Depending on the jurisdiction, a custodial parent may pay child support to a non-custodial parent. Typically one has the same duty to pay child support irrespective of sex, so a mother is required to pay support to a father just as a father must pay a mother. In some jurisdictions where there is joint custody, the child is considered to have two custodial parents and no non-custodial parents, and a custodial parent with a higher income (obligor) may be required to pay the other custodial parent (obligee). In other jurisdictions, and even with legally shared residence, unless they can prove exactly equal contributions, one parent will be deemed the non-resident parent for child support and will have to pay the other parent a proportion of their income; the “resident” parent’s income or needs are not assessed.
Spousal support is a series of payments to a separated or ex-spouse according to a divorce decree or separation agreement.
Also known as “alimony,” the idea behind spousal support is to provide a spouse with lower income or lower income potential with financial support. It is not the same as child support.

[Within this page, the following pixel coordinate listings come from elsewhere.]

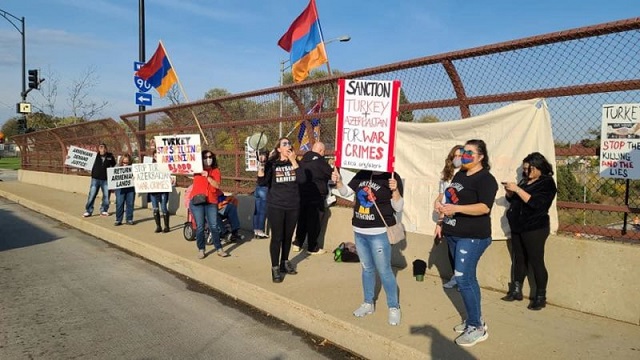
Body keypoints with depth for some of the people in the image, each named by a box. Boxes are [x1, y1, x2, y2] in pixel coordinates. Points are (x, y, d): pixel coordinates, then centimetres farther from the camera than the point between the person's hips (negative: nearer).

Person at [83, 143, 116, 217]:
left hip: (106, 180, 1)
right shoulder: (95, 156, -2)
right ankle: (88, 211, 11)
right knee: (91, 196, 2)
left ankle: (104, 211, 20)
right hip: (95, 179, -1)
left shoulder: (110, 156, 2)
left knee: (106, 196, 7)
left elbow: (114, 166, 12)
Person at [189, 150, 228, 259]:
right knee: (200, 226, 0)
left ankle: (219, 249, 6)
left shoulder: (216, 171, 8)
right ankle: (201, 250, 9)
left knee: (213, 226, -1)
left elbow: (217, 185, -5)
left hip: (211, 202, 0)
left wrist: (208, 176, -15)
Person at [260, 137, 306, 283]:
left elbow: (302, 179, -11)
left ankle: (284, 263, 30)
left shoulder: (294, 163, 4)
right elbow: (264, 182, -13)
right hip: (276, 206, -4)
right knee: (277, 237, -3)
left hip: (293, 206, 4)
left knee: (288, 236, 14)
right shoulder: (272, 163, -5)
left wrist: (293, 161, -14)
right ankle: (275, 268, 6)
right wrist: (261, 174, -33)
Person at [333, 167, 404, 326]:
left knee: (384, 270, 1)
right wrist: (338, 181, -8)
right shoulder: (362, 174, 4)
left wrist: (395, 190, -32)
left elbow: (398, 207, -15)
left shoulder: (392, 177, -12)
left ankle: (394, 307, 18)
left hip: (379, 233, -6)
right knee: (367, 268, 18)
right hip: (359, 231, 6)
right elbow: (345, 192, 11)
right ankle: (368, 303, 32)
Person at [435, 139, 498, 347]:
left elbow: (484, 207, -24)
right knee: (467, 278, 13)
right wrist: (441, 221, 15)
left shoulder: (485, 179, -12)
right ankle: (475, 320, 24)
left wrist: (456, 209, -34)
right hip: (454, 234, 9)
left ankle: (477, 328, 1)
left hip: (472, 237, -8)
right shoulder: (459, 175, 14)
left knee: (463, 278, -11)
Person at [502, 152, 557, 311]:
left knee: (536, 262, -2)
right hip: (517, 227, 7)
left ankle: (541, 297, 7)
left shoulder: (547, 183, -9)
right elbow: (513, 199, 18)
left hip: (534, 229, -7)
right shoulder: (525, 180, 12)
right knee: (519, 259, 13)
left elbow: (535, 203, -23)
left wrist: (517, 189, -24)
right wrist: (509, 191, -3)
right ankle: (516, 291, 22)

Generally, to receive spousal support, a spouse must have been financially dependent on the other spouse for most of the marriage. Although calculations and standard amounts vary by state, each party’s ability to earn money, the length of the marriage, the conduct of the parties, and health and age all affect the amount.
Spousal support is usually payed monthly. For tax purposes, non-cash payments and voluntary, extra payments do not count as spousal support. However, payments to a third party on behalf of the ex- or separated spouse sometimes qualify as spousal support (medical expenses, housing costs, tuition, etc.).